Lettre à Amandine

Thiepval, le 29 Juin 1916, jeudi matin

Ma chère,

Je vous adresse cette lettre avant mon retour qui, si le calme subsiste, ne saurait tarder. Le ciel est serein ce matin, il me semble être de retour à la maison. Je me rappelle votre main si douce et vos sourires enivrants, ils me bercent lorsqu'il est mon tour de trouver le sommeil. Mais celui-ci est rare.
Le ciel est excessivement désert et cela perturbe tout le régiment ; certains suspectent une attaque imminente. Comme je n'ai que peu d'instants pour vous écrire, j'en profite en ce moment, lorsqu'ils sont tous aux aguets.
J'ai reçu votre lettre il y a deux jours.
Mon silence est dû à une tentative des boches de prendre notre tranchée, ce qui n'a laissé que la moitié du régiment en état, mais nous les avons renvoyés chez eux.
Vous me parlez de vos parents qui s'en vont suivre des amis vers le sud, anxieux à la vue de l'avancée ennemie.

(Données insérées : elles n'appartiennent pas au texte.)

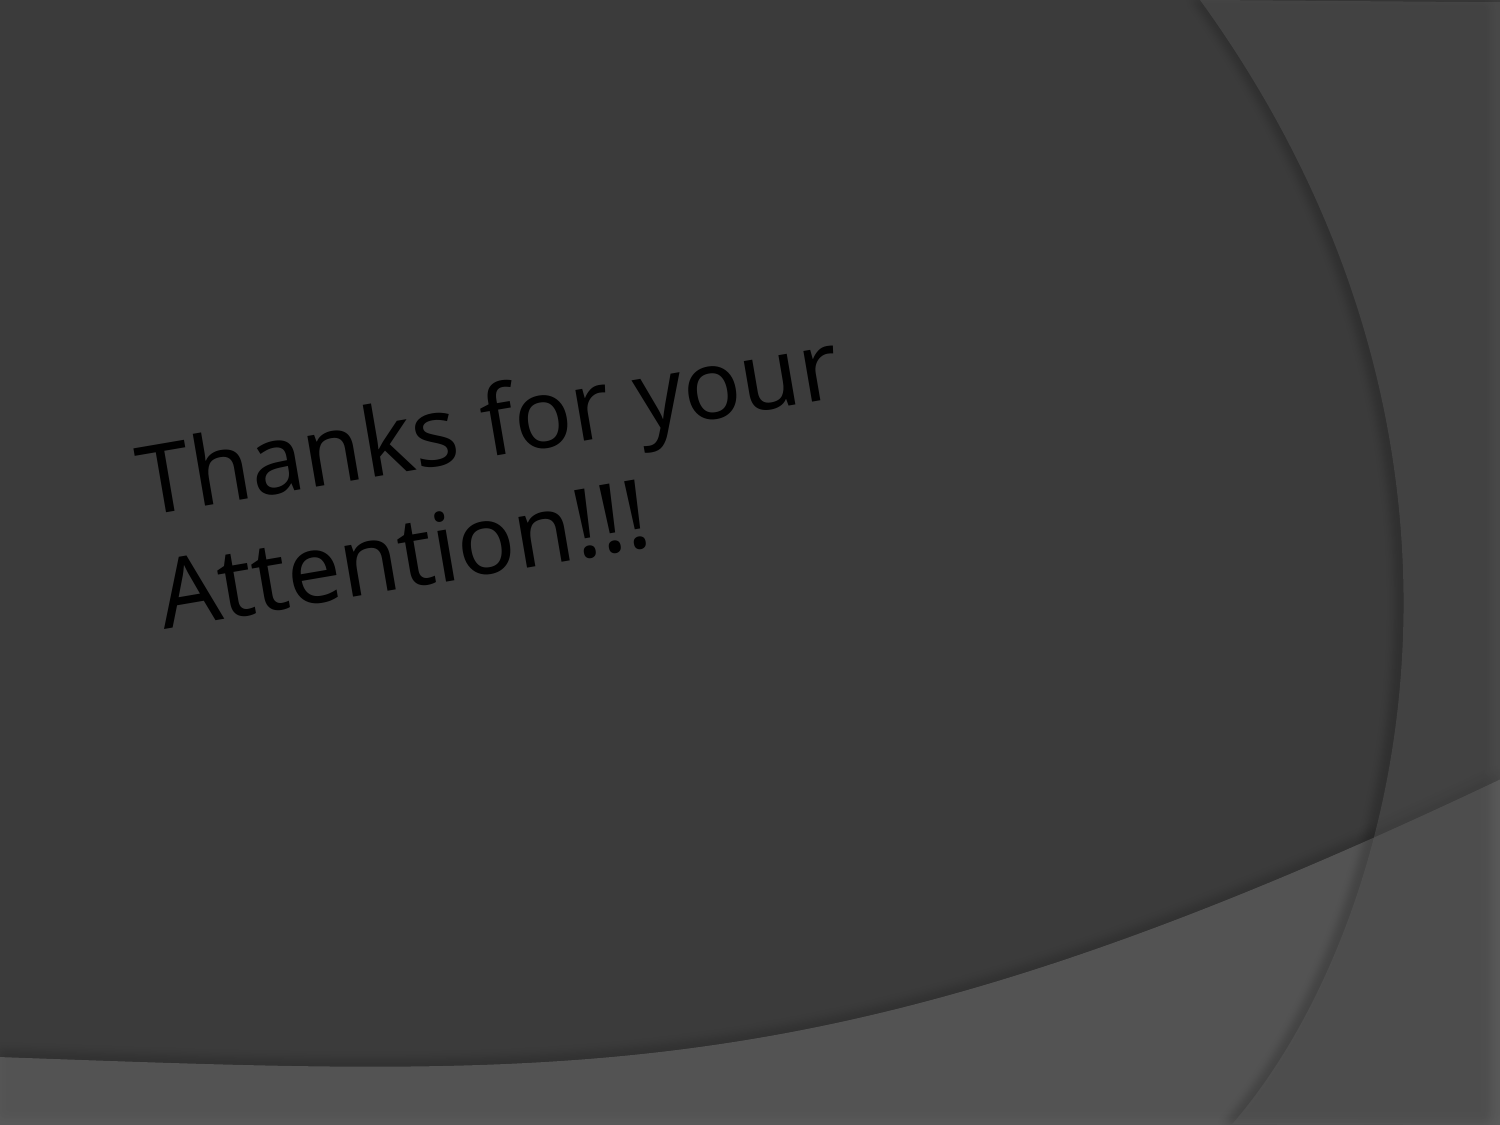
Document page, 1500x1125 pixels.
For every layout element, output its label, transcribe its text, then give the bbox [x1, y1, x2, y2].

title Thanks for your Attention!!! [125, 237, 1364, 629]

J'espère de tout cœur que vous resterez pour m'attendre, votre présence me manque et sachez qu'une chambre pour nous seuls me ravirait follement. Il est vrai que j'ai eu de la peine à vous témoigner mes sentiments avant mon départ car je ne voulais vous faire trop de peine si la guerre m'avait empêché de rentrer.
À l'instant, on me dit que des tommies viennent en renfort, que pourrions-nous craindre ?
Vous habitez encore et toujours mon esprit, vos promesses retentissant davantage que les épisodiques pluies d'obus à mes oreilles. Sachez que mon corps se réchauffe en prononçant votre nom et que mes yeux secs se rallument en l'honneur de ma flamme qui brûle pour vous. Mon amour, nous nous verrons sous peu ! J'ai en réserve bien des choses qui n'ont pas leur place sur un champ de bataille. Elles sont pour vous. Je serai là pour votre cœur, pour votre bouche, pour vos mains, pour un plaisir partagé chaque nuit restante de nos vies. Ma douce Amandine, mon retour approche, n'en doutez point.